Honestly, I had no idea what to do.
“I do not
understand what I do. For what I want to do I do not do, but what I hate I do. And
if I do what I do not want to do, I agree that the law is good. As it is, it is
no longer I myself who do it, but it is sin living in me. For I know that good
itself does not dwell in me, that is, in my sinful nature. For I have the
desire to do what is good, but I cannot carry it out. For I do not do the good
I want to do, but the evil I do not want to do—this I keep on doing. Now if I
do what I do not want to do, it is no longer I who do it, but it is sin living
in me that does it (Romans 7:15-20).”
Sunday morning, after hours of attempting to hear the still
small voice within my heart, I requested prayer for my dilemma; immediately
after my friend asked God to show me what to do, I heard a still voice saying, “Don’t
do it, my child; you are too fragile—the unceasing stress will overtake you.

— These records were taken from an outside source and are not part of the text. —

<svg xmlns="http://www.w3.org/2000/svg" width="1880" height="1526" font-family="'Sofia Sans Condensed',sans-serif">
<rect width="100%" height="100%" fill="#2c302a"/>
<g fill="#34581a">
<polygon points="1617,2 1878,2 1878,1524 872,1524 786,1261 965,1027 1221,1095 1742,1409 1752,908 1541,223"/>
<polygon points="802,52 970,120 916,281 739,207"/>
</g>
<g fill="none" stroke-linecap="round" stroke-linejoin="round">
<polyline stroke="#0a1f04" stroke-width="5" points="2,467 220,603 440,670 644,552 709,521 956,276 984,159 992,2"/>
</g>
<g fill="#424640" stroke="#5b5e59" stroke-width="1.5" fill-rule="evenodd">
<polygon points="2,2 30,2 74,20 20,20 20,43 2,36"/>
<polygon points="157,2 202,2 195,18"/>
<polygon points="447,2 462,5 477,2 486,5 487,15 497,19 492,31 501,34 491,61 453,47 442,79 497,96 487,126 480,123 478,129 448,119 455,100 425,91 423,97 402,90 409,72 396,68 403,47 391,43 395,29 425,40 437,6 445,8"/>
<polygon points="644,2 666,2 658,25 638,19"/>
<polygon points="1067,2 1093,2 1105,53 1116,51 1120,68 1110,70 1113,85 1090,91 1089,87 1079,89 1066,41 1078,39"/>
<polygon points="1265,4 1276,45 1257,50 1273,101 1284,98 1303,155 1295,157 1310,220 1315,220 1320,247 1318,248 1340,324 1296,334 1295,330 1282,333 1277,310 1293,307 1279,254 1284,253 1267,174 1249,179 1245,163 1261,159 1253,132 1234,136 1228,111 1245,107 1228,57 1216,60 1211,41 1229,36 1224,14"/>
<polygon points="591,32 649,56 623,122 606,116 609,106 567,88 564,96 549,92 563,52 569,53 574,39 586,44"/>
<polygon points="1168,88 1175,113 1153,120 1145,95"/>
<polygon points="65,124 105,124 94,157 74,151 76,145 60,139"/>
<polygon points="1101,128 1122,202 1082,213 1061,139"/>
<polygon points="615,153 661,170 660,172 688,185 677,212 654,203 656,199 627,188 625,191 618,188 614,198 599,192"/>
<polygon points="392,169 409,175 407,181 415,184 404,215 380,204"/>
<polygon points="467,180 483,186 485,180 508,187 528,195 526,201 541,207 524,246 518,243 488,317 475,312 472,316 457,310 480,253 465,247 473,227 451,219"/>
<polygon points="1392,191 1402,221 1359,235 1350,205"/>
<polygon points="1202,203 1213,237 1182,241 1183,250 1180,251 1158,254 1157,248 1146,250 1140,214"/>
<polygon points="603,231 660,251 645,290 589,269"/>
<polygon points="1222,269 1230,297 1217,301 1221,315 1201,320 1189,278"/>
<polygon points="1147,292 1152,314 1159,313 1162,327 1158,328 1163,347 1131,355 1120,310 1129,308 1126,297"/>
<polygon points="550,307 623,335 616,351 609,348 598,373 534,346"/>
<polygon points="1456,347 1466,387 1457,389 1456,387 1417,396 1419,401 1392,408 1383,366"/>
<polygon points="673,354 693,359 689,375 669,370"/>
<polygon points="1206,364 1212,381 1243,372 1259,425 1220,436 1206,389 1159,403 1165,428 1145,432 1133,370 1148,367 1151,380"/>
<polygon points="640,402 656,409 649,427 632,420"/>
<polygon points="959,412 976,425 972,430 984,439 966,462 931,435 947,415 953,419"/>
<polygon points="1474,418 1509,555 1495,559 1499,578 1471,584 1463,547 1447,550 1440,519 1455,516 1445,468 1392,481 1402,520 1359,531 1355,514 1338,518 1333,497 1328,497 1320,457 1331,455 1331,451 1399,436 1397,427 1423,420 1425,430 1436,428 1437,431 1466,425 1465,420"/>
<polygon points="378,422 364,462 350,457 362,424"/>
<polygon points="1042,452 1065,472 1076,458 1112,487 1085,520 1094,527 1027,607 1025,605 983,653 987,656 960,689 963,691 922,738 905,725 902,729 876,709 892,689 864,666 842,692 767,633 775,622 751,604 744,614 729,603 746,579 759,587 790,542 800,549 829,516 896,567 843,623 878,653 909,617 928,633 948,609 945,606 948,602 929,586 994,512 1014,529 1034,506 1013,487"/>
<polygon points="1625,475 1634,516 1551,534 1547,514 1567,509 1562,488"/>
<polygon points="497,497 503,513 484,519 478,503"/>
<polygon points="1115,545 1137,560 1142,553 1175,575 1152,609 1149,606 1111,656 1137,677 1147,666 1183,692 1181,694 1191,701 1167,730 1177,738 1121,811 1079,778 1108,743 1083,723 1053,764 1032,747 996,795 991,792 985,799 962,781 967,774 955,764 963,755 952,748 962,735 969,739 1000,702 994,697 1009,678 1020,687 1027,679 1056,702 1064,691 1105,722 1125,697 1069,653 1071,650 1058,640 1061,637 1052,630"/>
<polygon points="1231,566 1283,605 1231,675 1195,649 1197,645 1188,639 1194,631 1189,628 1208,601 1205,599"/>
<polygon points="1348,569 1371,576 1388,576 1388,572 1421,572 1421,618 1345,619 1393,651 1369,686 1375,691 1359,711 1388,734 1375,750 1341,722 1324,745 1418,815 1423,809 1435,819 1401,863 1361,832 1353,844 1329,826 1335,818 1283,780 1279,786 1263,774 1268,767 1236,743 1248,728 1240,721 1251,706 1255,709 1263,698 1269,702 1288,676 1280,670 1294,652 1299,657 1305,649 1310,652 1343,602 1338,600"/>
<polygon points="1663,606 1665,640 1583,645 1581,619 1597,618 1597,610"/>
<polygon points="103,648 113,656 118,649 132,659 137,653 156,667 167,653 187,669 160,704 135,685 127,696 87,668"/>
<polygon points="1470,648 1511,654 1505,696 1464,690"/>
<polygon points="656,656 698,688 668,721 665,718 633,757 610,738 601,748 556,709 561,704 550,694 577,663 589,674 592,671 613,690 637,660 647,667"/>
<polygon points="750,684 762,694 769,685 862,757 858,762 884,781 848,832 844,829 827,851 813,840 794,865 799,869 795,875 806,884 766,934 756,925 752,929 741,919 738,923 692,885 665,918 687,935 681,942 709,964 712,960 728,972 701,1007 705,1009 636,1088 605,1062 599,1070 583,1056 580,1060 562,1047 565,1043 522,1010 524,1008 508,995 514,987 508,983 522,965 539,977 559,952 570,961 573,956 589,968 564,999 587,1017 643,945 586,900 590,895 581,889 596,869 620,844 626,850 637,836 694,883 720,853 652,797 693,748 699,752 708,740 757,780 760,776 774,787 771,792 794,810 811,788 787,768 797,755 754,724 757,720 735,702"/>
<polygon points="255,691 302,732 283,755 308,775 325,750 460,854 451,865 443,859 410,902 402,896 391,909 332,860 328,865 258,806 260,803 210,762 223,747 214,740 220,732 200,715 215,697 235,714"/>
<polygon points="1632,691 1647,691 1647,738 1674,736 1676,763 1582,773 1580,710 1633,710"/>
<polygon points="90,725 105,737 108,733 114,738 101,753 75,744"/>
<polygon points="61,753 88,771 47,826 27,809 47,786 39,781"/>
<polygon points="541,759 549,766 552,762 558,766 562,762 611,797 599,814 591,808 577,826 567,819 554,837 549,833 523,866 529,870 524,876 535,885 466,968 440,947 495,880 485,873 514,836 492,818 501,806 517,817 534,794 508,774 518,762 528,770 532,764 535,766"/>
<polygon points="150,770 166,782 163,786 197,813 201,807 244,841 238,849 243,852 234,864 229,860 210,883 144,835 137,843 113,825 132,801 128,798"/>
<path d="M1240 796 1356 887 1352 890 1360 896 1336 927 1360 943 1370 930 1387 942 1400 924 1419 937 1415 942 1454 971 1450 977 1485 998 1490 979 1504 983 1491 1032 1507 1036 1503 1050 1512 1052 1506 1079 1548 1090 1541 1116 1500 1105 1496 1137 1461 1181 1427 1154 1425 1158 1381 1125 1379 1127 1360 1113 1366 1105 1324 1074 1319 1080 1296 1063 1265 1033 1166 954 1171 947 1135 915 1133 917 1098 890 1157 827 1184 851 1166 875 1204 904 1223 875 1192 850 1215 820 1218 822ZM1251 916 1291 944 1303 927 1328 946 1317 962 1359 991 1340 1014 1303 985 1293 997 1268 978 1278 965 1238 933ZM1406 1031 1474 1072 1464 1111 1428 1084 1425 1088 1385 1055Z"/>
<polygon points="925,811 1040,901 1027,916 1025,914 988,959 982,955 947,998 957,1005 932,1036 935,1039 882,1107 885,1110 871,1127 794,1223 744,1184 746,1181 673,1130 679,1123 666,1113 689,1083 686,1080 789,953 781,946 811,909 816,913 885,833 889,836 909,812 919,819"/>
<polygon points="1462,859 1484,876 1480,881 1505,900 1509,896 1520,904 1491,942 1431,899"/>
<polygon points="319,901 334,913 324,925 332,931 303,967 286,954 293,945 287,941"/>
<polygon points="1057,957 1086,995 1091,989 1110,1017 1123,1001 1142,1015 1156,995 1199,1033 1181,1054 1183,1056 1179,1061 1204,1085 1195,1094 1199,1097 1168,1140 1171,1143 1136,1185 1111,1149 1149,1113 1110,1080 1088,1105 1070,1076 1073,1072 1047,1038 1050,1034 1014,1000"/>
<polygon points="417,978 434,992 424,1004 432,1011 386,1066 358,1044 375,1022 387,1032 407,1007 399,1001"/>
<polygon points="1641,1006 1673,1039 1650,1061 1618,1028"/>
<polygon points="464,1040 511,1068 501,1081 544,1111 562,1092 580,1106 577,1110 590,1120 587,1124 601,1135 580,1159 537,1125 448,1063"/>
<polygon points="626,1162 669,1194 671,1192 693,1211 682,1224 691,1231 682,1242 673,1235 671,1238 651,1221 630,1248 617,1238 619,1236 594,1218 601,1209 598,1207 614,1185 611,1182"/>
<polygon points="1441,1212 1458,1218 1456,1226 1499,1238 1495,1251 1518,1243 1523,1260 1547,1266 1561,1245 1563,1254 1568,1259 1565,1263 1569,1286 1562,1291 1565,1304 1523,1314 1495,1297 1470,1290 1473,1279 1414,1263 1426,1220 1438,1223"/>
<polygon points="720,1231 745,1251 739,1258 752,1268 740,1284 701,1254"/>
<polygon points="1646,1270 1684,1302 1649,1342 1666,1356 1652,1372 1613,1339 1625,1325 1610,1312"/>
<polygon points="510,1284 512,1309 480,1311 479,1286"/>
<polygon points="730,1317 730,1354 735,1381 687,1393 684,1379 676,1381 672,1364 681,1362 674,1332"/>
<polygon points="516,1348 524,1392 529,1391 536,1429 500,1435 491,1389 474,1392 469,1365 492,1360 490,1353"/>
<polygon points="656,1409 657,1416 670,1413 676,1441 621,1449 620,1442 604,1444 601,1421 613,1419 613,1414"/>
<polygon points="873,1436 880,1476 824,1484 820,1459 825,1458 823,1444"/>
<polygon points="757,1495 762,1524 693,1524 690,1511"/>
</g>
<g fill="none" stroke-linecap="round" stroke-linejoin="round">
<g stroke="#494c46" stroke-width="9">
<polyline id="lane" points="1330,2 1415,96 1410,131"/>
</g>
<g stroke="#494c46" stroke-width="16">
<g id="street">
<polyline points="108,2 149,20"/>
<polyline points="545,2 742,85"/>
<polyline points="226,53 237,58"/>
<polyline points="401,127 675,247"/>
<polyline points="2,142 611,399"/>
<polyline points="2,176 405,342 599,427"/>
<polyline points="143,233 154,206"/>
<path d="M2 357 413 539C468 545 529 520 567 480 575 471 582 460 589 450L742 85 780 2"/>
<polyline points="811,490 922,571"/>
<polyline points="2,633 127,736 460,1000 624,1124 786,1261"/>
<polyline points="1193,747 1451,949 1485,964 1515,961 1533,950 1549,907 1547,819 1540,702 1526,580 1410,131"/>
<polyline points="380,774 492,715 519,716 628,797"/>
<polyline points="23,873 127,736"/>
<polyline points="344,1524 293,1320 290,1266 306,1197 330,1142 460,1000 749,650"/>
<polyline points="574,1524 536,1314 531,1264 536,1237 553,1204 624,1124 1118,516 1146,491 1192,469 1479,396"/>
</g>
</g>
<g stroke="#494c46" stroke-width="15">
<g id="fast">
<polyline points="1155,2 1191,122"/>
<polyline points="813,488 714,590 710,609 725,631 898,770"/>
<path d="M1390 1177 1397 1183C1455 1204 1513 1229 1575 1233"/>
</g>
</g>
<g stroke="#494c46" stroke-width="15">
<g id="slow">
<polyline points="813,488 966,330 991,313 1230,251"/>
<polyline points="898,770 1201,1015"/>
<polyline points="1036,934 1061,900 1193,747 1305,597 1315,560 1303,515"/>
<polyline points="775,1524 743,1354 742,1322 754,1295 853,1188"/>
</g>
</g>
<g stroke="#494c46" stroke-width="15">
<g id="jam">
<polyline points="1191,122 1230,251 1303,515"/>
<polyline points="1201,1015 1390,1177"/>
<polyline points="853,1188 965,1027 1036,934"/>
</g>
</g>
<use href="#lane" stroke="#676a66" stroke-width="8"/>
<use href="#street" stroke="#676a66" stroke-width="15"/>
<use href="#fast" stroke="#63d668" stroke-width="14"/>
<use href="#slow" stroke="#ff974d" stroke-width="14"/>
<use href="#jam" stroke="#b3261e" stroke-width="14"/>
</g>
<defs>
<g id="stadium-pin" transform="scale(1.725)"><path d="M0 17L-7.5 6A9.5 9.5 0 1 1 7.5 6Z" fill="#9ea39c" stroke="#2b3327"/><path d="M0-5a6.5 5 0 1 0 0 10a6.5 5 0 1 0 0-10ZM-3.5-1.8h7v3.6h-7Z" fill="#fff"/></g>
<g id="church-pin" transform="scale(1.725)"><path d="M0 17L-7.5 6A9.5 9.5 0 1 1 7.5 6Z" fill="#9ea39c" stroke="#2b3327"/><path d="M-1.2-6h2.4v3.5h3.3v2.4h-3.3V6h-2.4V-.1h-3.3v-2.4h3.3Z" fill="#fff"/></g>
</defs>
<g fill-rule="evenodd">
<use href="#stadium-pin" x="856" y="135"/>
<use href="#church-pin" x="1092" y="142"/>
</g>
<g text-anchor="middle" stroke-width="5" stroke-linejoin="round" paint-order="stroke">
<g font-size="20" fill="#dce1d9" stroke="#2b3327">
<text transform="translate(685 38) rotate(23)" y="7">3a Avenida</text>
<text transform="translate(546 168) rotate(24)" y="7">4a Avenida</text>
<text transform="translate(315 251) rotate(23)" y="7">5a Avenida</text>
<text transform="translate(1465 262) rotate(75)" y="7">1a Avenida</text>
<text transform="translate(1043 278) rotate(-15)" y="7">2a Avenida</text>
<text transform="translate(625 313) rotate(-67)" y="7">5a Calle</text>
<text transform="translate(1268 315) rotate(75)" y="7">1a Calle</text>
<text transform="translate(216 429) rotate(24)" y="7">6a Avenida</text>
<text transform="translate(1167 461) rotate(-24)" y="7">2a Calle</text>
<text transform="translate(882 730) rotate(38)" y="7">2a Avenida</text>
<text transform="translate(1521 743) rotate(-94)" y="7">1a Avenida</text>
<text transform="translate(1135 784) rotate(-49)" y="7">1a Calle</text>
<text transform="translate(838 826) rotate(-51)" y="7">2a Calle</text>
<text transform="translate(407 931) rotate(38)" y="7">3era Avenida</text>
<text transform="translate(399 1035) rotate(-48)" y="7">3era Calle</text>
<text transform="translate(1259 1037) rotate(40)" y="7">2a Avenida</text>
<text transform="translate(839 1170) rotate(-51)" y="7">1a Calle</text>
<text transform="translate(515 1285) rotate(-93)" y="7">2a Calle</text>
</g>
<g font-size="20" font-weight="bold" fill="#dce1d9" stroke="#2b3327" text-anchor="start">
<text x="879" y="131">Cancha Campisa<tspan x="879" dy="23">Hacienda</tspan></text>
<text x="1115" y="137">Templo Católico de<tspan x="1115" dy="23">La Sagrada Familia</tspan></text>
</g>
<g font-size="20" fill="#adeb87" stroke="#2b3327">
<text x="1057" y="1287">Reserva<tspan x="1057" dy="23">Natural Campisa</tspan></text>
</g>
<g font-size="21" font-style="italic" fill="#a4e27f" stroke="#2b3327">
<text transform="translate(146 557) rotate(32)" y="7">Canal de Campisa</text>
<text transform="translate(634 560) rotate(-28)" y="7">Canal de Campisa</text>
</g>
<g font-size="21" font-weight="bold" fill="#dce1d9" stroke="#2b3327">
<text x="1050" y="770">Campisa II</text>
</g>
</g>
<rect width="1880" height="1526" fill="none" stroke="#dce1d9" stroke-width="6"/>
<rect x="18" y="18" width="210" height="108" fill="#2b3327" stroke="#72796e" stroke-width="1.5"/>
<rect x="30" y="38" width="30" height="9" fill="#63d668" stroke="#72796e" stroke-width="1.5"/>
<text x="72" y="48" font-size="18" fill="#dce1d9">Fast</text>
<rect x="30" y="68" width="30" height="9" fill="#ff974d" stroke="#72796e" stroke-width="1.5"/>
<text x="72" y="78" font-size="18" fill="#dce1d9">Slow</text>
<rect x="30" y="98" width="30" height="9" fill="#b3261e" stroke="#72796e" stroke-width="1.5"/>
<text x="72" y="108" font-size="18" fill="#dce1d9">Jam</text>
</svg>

Anyway, what is the rush—why are you always in such a hurry? Take time to enjoy
life and to do what you love—to take time for you. When is the last time you’ve
done that?” I was convicted—everything He’d just said was undeniably true: I have
become a victim to the tight grips of speed, seeking its ever-present
adrenaline rush rather than that of God. I am still young, no matter how much I
try to convince myself otherwise, and have my whole life as a nurse ahead of me—why
rush into it? I want to be the absolute best nurse possible and cannot risk
losing my soul—my sanity. As the world flies by around me at an absurd pace
with stress overtaking, I am choosing to stay separate—to take my time and
drench myself in knowledge because I’m only given one life to live, which has
already been spared countless times. Rather than spending the summer with my
nose in my nursing books, I am going to spend it at God’s feet, serving humbly
in missions & strengthening my inner character—ultimately gaining my soul.
1 comment:
Chelsea, this is a beautiful tribute to maintaining a sense of balance that we all need to have in our lives. I think you made a very wise and mature choice.